Gastos elevados no Legislativo carioca
O município do Rio de Janeiro lidera o ranking do Legislativo mais caro do país, conforme levantamento do Observatório de Informações Municipais, que se baseou em dados da Secretaria do Tesouro Nacional. Em 2020, o custo total chegou a R$ 882 milhões, o que corresponde a aproximadamente R$ 130 por habitante para manter as atividades da Câmara Municipal e do Tribunal de Contas do Município.
Comparativo com outras capitais
Na sequência aparece São Paulo, com despesas na ordem de R$ 727 milhões, seguida por Belo Horizonte, que gastou R$ 195 milhões no mesmo período. Também figuram na lista municípios fluminenses como Macaé, Niterói e Duque de Caxias, cujos gastos variaram entre R$ 68 milhões e R$ 74 milhões. O economista François de Bremaeker, fundador do observatório, destaca que apesar de São Paulo e Rio de Janeiro terem populações acima de cinco milhões, o impacto financeiro sobre os cidadãos do Rio é proporcionalmente maior.
Aspectos específicos dos custos e medidas adotadas
O professor Paulo Corval, especialista em Direito Financeiro e Tributário da UFF, reconhece que há espaço para otimização dos gastos, mas ressalta a necessidade de considerar as demandas específicas de cada órgão. Entre os custos do Legislativo carioca, destaca-se a cota mensal de quatro mil selos postais destinada a cada vereador. Em 2020, foram consumidos mais de R$ 2,9 milhões em selos, com 846 mil unidades distribuídas a 36 dos 51 parlamentares. Recentemente, o Colégio de Líderes e a Mesa Diretora decidiram extinguir esse benefício, com resolução prevista para publicação até o fim de setembro.
Outro ponto relevante é o fornecimento de combustível, que, embora não configurado como verba de gabinete, disponibiliza aos vereadores o equivalente a mil litros para abastecimento, lubrificação, lavagem e troca de óleo. De janeiro a agosto deste ano, esse benefício gerou uma despesa de R$ 2,25 milhões, distribuída por meio de cartões aos parlamentares para uso conforme as necessidades do mandato.
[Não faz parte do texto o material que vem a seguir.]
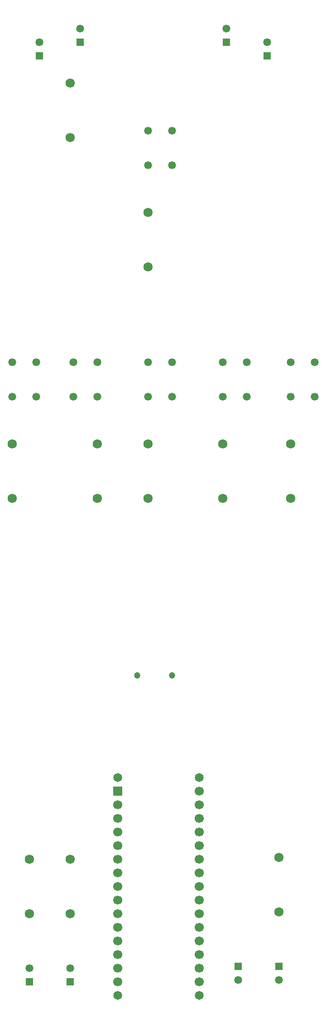
<source format=gbr>
G04 DipTrace 3.3.1.3*
G04 TopMask.gbr*
%MOIN*%
G04 #@! TF.FileFunction,Soldermask,Top*
G04 #@! TF.Part,Single*
%ADD24C,0.065*%
%ADD32C,0.05788*%
%ADD34C,0.06788*%
%ADD36C,0.06788*%
%ADD38C,0.04728*%
%ADD40R,0.05788X0.05788*%
%ADD42C,0.05788*%
%ADD44C,0.066935*%
%ADD46R,0.066935X0.066935*%
%FSLAX26Y26*%
G04*
G70*
G90*
G75*
G01*
G04 TopMask*
%LPD*%
D46*
X1818700Y2018700D3*
D44*
Y1918700D3*
Y1818700D3*
Y1718700D3*
Y1618700D3*
Y1518700D3*
Y1418700D3*
Y1318700D3*
Y1218700D3*
Y1118700D3*
Y1018700D3*
Y918700D3*
Y818700D3*
Y718700D3*
Y618700D3*
X2418700D3*
Y718700D3*
Y818700D3*
Y918700D3*
Y1018700D3*
Y1118700D3*
Y1218700D3*
Y1318700D3*
Y1418700D3*
Y1518700D3*
Y1618700D3*
Y1718700D3*
Y1818700D3*
Y1918700D3*
Y2018700D3*
D24*
X1818700Y2118700D3*
X2418700D3*
Y518700D3*
X1818700D3*
D42*
X1168700Y718700D3*
D40*
Y618700D3*
D42*
X1243700Y7518700D3*
D40*
Y7418700D3*
D42*
X3006200Y631200D3*
D40*
Y731200D3*
D42*
X2918700Y7518700D3*
D40*
Y7418700D3*
D42*
X1543700Y7618700D3*
D40*
Y7518700D3*
D42*
X2618700Y7618700D3*
D40*
Y7518700D3*
D42*
X1468700Y718700D3*
D40*
Y618700D3*
D42*
X2706200Y631200D3*
D40*
Y731200D3*
D38*
X2218700Y2868700D3*
X1962794D3*
D36*
X1168700Y1118700D3*
D34*
Y1518700D3*
D36*
X3006200Y1131200D3*
D34*
Y1531200D3*
D36*
X1468700Y7218700D3*
D34*
Y6818700D3*
D36*
Y1118700D3*
D34*
Y1518700D3*
D36*
X1668700Y4568700D3*
D34*
Y4168700D3*
D36*
X2593700Y4568700D3*
D34*
Y4168700D3*
D36*
X3093700Y4568700D3*
D34*
Y4168700D3*
D36*
X1043700Y4568700D3*
D34*
Y4168700D3*
D36*
X2043700Y6268700D3*
D34*
Y5868700D3*
D36*
Y4568700D3*
D34*
Y4168700D3*
D32*
X1668700Y5168700D3*
X1491501D3*
Y4912794D3*
X1668700D3*
X2768700Y5168700D3*
X2591501D3*
Y4912794D3*
X2768700D3*
X3268700Y5168700D3*
X3091501D3*
Y4912794D3*
X3268700D3*
X1218700Y5168700D3*
X1041501D3*
Y4912794D3*
X1218700D3*
X2218700Y6868700D3*
X2041501D3*
Y6612794D3*
X2218700D3*
Y5168700D3*
X2041501D3*
Y4912794D3*
X2218700D3*
M02*

</source>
Economia e destinação dos recursos
Em nota oficial, a Câmara Municipal do Rio informou que o orçamento aprovado para o ano foi de R$ 759 milhões, mas apenas R$ 586 milhões foram executados, o que representa uma economia de 23%. Esse valor poupado foi repassado à Prefeitura para ajudar no pagamento dos salários dos servidores referentes a dezembro de 2020 e para custear despesas na área da Saúde.
A nota também destaca que, no início do ano, R$ 60 milhões economizados foram direcionados ao financiamento dos programas Auxílio Carioca e Auxílio Empresa Carioca, iniciativas que apoiaram trabalhadores e empreendedores durante o período mais crítico das restrições impostas pela pandemia da Covid-19 em 2021.